Enemy Mine should be praised for its focus on character, especially considering it was made in a post-Star Wars world where everyone was cranking out sci-fi spectacles. For those who don’t know the film, it takes place in the distant future where humanity is at war with an alien race known as the "Dracs." During a vicious battle a human pilot (Dennis Quaid) and a Drac pilot (Louis Gossett Jr.) crash land on a planet. As they learn to survive together they form a great relationship that they struggle to maintain as outside forces intervene.
So, since the holidays are coming and the film was released in December '85, I thought this would be a good opportunity to revisit #EnemyMine and list three reasons why it deserves a bigger following.
1. The Effects
This is another one of those few films from the '80s where most of the effects still hold up. The planet is beautiful. It's so rich and detailed you can imagine being there like the Shire. With a combination of sets and matte paintings, the film depicts a volcanic world with forests of stone pillars inhabited by slug-like monsters.

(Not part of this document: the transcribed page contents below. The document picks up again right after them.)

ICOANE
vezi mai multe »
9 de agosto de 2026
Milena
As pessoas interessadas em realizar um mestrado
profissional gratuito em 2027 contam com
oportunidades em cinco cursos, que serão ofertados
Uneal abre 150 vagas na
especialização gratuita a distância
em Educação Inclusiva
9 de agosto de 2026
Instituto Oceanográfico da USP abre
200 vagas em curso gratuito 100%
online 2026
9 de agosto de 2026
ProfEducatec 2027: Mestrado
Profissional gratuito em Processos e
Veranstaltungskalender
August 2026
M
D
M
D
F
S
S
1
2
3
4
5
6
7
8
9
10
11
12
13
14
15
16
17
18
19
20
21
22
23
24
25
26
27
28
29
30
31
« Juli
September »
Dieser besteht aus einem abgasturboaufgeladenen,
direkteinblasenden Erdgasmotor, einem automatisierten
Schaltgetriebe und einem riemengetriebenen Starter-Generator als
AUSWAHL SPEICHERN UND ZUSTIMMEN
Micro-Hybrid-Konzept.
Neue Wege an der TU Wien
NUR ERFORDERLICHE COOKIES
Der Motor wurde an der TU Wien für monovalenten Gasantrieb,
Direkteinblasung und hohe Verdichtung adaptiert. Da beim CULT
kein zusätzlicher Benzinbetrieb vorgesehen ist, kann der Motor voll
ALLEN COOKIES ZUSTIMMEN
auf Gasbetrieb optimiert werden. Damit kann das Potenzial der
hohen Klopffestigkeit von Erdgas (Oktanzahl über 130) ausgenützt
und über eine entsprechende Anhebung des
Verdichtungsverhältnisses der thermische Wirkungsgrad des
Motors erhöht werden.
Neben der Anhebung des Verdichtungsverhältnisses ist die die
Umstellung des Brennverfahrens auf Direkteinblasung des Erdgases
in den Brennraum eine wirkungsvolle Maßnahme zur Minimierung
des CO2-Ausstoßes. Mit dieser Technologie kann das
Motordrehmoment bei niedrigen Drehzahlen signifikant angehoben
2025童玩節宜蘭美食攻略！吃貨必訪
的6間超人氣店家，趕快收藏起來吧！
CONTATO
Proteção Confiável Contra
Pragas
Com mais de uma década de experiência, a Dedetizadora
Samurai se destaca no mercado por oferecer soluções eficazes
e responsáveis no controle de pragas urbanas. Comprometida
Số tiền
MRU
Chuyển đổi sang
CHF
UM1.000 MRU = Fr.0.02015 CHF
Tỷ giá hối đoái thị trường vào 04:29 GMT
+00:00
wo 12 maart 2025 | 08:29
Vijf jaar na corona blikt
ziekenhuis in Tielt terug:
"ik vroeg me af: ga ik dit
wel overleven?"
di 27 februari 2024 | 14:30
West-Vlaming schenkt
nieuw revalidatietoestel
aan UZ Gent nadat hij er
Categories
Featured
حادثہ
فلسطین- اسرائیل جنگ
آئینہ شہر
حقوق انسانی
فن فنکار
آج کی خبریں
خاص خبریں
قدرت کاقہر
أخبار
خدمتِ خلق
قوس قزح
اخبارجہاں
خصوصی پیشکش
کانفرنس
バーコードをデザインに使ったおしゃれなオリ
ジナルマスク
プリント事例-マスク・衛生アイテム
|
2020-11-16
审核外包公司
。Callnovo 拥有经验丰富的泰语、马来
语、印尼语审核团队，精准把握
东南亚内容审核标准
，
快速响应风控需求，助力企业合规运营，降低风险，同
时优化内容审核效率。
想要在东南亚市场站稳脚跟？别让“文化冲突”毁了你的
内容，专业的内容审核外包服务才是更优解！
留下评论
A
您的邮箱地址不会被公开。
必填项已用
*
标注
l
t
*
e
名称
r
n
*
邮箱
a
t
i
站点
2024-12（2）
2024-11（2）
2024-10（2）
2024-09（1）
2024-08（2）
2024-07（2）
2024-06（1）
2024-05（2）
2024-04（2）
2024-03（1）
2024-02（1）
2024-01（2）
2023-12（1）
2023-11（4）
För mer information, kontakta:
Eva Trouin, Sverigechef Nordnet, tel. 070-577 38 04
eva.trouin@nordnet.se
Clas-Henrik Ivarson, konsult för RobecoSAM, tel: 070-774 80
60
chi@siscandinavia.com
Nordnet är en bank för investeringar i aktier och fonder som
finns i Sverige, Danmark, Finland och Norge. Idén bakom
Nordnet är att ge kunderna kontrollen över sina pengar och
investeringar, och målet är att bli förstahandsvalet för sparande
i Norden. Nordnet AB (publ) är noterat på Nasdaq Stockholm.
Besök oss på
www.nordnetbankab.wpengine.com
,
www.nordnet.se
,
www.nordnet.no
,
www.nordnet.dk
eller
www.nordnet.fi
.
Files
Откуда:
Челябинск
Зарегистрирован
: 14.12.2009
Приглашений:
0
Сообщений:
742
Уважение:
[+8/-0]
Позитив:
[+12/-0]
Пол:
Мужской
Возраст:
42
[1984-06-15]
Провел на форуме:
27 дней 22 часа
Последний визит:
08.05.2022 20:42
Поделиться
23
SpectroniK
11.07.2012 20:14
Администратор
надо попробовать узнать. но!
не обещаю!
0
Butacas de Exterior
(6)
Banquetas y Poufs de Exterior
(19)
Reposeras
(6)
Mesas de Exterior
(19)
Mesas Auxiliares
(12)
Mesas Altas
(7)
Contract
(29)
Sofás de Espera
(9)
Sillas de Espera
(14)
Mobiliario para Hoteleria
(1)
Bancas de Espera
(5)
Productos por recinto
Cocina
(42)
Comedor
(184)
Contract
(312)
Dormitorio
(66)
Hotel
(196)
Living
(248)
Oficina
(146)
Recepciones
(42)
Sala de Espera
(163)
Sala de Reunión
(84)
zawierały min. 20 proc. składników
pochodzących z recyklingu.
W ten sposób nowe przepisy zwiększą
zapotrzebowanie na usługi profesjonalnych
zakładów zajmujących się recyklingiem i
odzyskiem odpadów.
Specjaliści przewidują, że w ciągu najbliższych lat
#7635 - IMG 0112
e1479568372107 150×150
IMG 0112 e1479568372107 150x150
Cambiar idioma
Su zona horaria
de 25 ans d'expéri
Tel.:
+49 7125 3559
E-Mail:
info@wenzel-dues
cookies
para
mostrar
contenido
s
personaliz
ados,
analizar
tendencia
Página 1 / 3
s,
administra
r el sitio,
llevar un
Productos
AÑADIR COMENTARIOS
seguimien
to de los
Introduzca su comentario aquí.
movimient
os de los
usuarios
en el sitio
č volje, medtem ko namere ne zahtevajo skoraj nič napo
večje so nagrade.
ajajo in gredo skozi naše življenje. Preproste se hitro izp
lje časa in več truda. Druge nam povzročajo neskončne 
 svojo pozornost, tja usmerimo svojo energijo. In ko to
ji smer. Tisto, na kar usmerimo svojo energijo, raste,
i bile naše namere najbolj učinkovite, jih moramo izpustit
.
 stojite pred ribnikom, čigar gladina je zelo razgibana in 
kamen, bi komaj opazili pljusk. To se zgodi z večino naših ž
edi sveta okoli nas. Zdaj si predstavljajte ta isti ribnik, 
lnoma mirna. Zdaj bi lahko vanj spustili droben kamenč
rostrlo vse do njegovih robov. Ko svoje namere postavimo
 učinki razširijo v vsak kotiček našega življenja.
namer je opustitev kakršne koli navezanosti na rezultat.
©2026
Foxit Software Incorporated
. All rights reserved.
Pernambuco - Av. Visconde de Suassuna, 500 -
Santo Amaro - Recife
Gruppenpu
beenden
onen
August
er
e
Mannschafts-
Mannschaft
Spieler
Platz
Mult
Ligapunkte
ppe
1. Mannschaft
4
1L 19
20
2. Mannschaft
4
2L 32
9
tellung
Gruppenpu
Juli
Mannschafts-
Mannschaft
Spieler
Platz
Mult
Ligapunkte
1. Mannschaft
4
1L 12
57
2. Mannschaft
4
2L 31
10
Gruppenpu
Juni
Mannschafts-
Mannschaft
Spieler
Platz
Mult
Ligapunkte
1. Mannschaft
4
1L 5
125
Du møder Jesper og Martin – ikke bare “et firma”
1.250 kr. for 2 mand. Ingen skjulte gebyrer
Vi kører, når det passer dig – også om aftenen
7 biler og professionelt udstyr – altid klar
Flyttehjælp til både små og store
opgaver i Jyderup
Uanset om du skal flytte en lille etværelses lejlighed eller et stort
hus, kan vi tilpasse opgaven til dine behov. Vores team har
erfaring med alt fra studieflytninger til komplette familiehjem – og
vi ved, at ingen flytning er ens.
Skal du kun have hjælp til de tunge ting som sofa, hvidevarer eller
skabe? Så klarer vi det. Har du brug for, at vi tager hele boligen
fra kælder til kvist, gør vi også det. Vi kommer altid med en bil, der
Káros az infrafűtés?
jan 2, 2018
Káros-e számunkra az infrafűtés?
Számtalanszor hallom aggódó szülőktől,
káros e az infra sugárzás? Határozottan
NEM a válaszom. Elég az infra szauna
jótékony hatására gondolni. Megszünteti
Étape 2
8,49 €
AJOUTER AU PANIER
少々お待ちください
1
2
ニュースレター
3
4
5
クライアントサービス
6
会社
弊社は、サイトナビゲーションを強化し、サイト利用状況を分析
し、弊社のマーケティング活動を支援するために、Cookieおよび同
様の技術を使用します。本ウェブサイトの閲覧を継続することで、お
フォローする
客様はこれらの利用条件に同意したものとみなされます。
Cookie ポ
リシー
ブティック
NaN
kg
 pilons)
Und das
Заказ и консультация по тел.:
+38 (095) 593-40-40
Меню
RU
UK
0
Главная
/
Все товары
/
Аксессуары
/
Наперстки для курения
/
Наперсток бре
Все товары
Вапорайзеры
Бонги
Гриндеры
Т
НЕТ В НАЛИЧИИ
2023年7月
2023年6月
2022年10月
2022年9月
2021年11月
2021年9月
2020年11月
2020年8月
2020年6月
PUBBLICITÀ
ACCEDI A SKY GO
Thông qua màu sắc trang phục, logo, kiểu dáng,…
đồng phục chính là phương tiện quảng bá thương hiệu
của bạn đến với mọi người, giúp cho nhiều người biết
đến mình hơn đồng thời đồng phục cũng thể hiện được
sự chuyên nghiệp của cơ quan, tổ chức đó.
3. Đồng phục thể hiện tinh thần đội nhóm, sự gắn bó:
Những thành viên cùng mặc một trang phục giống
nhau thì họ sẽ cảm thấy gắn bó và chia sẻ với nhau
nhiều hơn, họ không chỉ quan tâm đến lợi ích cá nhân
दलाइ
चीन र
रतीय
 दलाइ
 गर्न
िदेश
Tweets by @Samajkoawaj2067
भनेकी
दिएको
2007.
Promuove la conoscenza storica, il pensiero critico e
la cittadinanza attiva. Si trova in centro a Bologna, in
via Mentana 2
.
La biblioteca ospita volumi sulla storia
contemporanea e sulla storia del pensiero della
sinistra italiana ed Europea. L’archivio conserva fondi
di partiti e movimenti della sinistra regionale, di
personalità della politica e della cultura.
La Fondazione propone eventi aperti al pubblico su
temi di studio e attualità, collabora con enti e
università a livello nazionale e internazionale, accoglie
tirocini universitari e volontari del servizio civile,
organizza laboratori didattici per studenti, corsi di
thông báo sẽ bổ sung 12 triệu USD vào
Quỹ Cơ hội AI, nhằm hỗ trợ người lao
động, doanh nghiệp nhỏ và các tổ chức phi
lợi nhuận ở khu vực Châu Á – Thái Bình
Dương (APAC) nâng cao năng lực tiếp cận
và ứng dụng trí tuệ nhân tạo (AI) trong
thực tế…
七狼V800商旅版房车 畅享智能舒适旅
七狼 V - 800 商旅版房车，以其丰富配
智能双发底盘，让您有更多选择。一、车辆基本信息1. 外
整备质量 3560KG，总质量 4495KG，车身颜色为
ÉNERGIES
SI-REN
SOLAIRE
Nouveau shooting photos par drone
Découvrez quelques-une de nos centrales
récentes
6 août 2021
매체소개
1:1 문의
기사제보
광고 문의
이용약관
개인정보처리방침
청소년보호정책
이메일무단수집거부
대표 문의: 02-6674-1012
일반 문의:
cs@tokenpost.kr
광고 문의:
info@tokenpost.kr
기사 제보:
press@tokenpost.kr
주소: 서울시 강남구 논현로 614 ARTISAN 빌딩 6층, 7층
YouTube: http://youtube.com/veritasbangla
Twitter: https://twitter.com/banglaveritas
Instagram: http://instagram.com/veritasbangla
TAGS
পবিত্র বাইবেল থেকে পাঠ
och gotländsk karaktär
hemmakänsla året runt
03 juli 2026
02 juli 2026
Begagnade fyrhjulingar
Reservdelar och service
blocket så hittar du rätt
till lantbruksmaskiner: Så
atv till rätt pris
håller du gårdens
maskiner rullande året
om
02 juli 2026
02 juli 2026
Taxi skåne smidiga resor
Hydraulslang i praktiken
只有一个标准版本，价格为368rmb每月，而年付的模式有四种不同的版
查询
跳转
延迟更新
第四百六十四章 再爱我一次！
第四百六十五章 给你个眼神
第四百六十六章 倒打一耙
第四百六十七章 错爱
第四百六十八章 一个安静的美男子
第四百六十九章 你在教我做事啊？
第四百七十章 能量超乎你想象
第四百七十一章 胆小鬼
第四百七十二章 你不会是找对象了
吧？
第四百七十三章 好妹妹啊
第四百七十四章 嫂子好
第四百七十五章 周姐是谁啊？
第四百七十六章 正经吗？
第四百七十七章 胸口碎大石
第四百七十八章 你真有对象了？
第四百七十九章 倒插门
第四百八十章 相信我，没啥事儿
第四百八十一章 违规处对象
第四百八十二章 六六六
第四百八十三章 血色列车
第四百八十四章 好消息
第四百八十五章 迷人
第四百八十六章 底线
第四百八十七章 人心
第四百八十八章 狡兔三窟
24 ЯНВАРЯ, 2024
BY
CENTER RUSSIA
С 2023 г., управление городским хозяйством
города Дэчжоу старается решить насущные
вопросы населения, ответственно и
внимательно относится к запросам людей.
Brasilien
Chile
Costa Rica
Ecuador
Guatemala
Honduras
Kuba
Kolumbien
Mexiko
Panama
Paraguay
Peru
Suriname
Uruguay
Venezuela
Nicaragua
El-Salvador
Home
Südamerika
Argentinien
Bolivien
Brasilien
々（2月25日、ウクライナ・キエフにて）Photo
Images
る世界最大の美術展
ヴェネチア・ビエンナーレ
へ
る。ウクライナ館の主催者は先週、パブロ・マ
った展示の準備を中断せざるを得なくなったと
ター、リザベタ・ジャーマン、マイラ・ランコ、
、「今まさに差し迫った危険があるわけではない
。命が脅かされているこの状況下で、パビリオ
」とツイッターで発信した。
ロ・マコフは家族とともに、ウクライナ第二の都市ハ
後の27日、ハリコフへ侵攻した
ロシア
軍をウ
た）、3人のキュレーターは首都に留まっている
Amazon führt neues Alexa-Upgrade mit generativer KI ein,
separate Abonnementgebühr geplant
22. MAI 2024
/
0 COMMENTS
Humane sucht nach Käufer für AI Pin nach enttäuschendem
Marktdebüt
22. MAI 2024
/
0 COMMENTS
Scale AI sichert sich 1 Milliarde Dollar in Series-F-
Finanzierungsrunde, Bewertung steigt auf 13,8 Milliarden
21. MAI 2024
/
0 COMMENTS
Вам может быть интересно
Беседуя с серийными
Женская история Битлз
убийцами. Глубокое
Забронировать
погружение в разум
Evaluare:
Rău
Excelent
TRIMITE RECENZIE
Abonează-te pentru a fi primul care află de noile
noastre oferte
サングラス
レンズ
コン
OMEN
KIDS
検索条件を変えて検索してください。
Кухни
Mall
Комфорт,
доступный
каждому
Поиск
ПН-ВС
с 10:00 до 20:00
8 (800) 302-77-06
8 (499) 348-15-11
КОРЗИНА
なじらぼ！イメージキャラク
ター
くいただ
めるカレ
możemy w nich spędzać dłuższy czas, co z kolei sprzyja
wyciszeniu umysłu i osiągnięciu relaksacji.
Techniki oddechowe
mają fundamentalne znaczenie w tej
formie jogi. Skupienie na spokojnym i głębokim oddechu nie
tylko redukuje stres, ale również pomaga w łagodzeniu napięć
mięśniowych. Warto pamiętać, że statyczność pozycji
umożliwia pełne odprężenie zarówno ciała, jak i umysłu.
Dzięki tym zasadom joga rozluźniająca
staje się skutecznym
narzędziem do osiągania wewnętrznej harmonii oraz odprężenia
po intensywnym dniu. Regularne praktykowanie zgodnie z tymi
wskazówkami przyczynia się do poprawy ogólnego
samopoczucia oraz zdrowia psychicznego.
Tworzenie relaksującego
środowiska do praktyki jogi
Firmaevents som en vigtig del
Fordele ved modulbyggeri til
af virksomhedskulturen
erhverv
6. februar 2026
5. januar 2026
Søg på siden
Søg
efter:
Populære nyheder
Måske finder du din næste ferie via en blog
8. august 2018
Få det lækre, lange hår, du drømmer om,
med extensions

One scene in particular that boasts the planet's richness is when Davidge (the human) tracks down the crashed Drac ship. As he follows the cloud of smoke we get a montage showing the pilot wandering through volcanic mountains and rocky hills, all while beneath a deep red sky. The world feels real and that can't be said for a lot of fantasy films.
2. The Characters
Unlike most sci-fi films at the time (and even today arguably), Enemy Mine has a restricted setting and focuses almost entirely on two characters. Our protagonists are quite hard to like at first. Davidge comes across as a bloodthirsty bigot, while Jeriba is an aggressive reptilian monster. As the film progresses they look past each other’s differences and eventually revealing that they are heartfelt people.
This is can be seen in a particular scene where the couple are working on a shelter. The pilots are arguing about their religions again when, in a sudden act of empathy, Jeriba apologizes for his comments. Reluctantly, Davidge also apologizes for his comments. Jerbia then begins to teach Davidge his language and faith. This is a genuinely touching scene that should give the film a broader appeal beyond cult sci-fi fandom.
3. The Twists And Turns
I think survival stories are pretty difficult to write considering the limited setting. Keeping the plot both compelling and believable would be hard, hence most survival stories are known for having weak third acts. Many have criticized Enemy Mine for having a similarly poor climax.
Without getting into spoilers, I think Enemy Mine’s third act is actually very creative. It introduces a powerful antagonist that poses a great threat to the characters we’ve grown to love. Additionally, it maintains the film’s theme of conquering xenophobia through understanding so, thematically, it’s not that far-fetched. The film should have a greater legacy for just avoiding the trap most survival films fall into.
Overall, Enemy Mine is a great, emotionally engaging sci-fi drama that deserves a bigger audience. It didn’t do well at the box office when it came out, hence its obscurity, but recently it got a Blu-ray release. Why not check it out this Christmas? It’s worth it for the reasons above — and more.
What other sci-fi movies from the '80s do you consider classics?